* Work to be completed: Below, locate the line that contains "notepad: present [193,306,241,333]". Repeat exactly from that line to the line that contains "mixing bowl: none", inclusive, leaving out the pictures.

━━━━━━━━

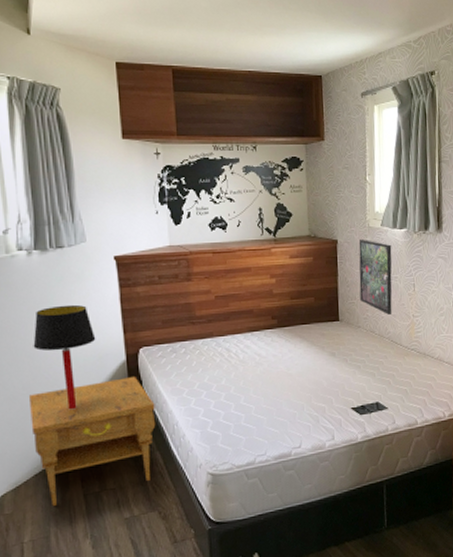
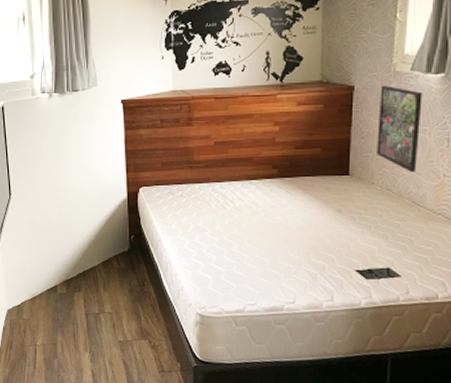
nightstand: present [28,377,156,506] -> none [45,214,151,319]
table lamp: present [33,304,96,410] -> none [50,143,102,238]

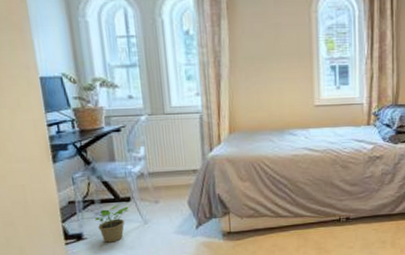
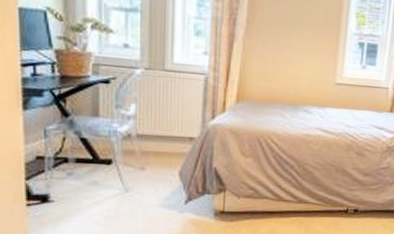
potted plant: present [94,205,129,243] -> none [66,166,109,209]

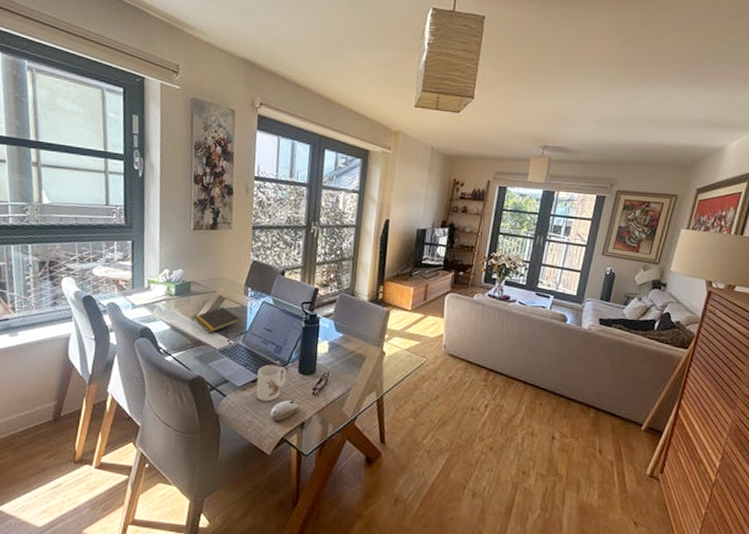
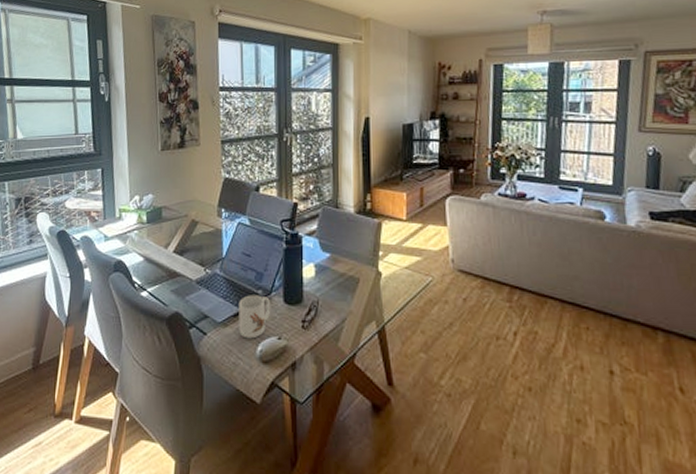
notepad: present [193,306,241,333] -> none [167,231,216,263]

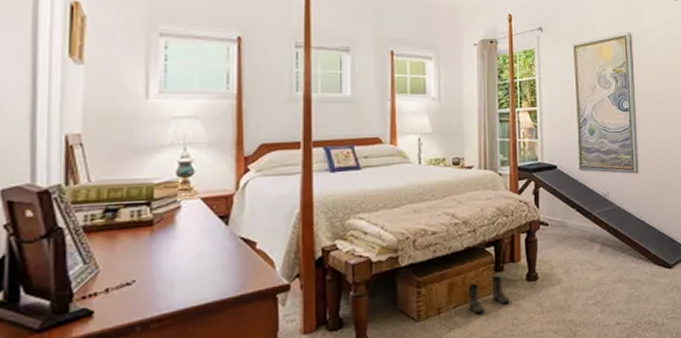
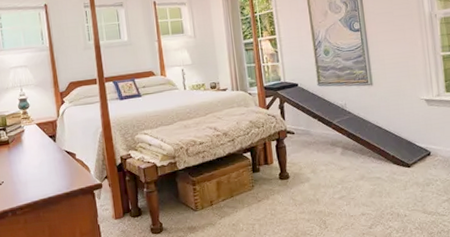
boots: present [467,275,510,314] -> none [231,175,267,206]

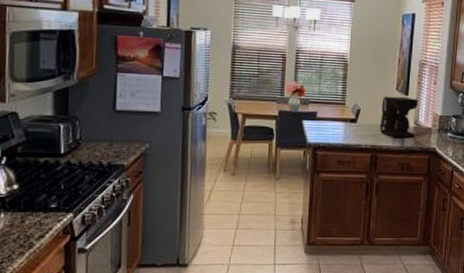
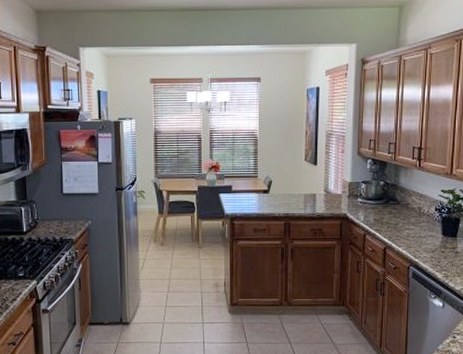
coffee maker: present [379,96,418,138] -> none [291,166,327,206]

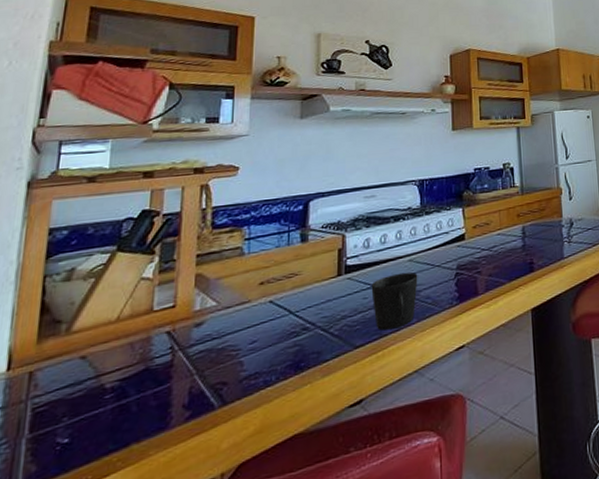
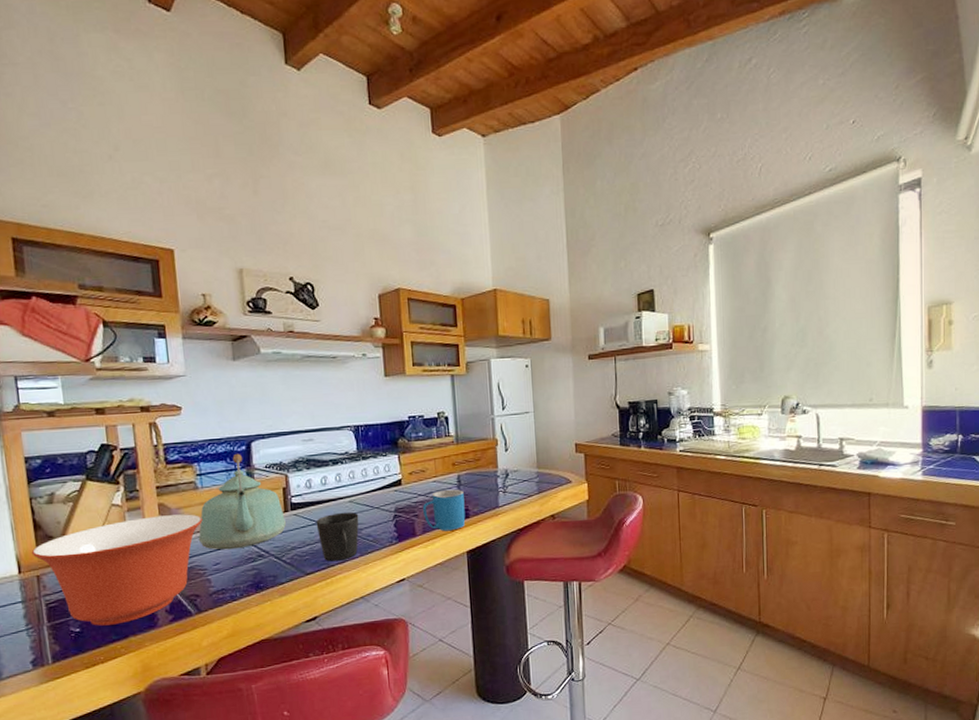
mixing bowl: none [29,284,244,433] -> present [31,514,203,626]
kettle: none [237,213,338,325] -> present [198,453,286,550]
mug: none [485,241,530,288] -> present [422,489,466,532]

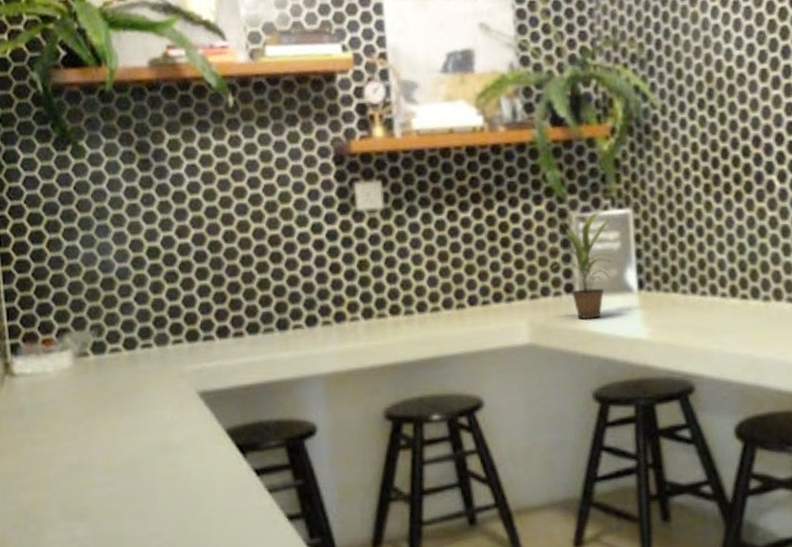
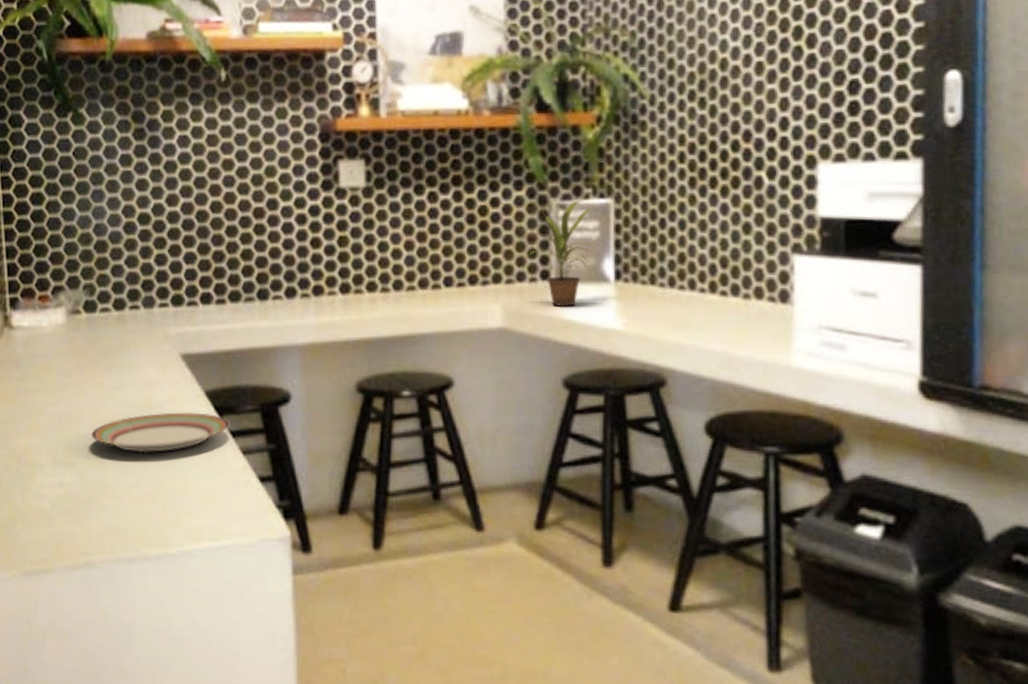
plate: none [105,452,254,500] -> present [91,412,230,453]

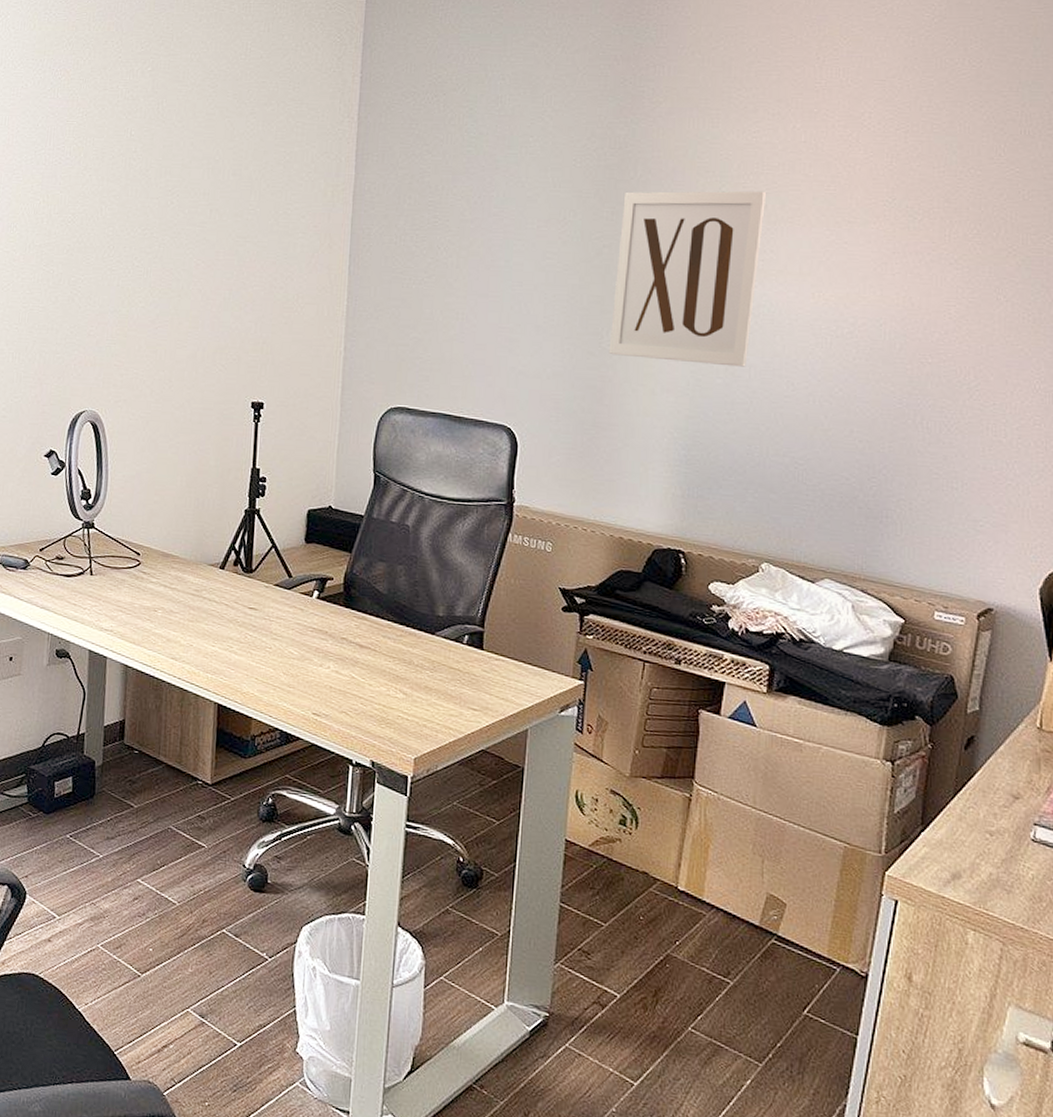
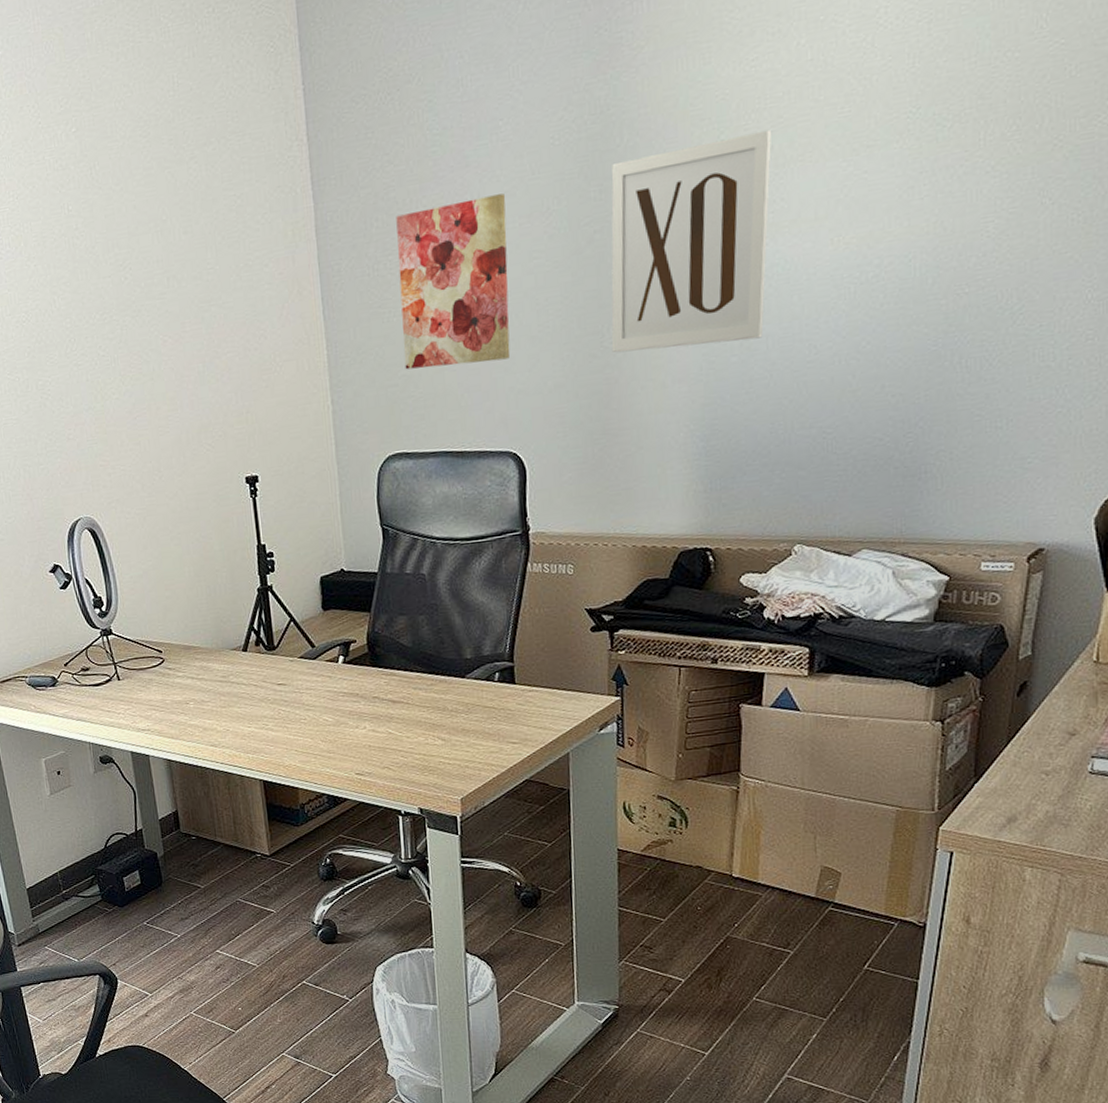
wall art: none [417,197,527,341] -> present [396,193,511,370]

━━━━━━━━

* Answer section:
notepad: present [193,306,241,333] -> none [167,231,216,263]

boots: present [467,275,510,314] -> none [231,175,267,206]

coffee maker: present [379,96,418,138] -> none [291,166,327,206]

mixing bowl: none [29,284,244,433] -> present [31,514,203,626]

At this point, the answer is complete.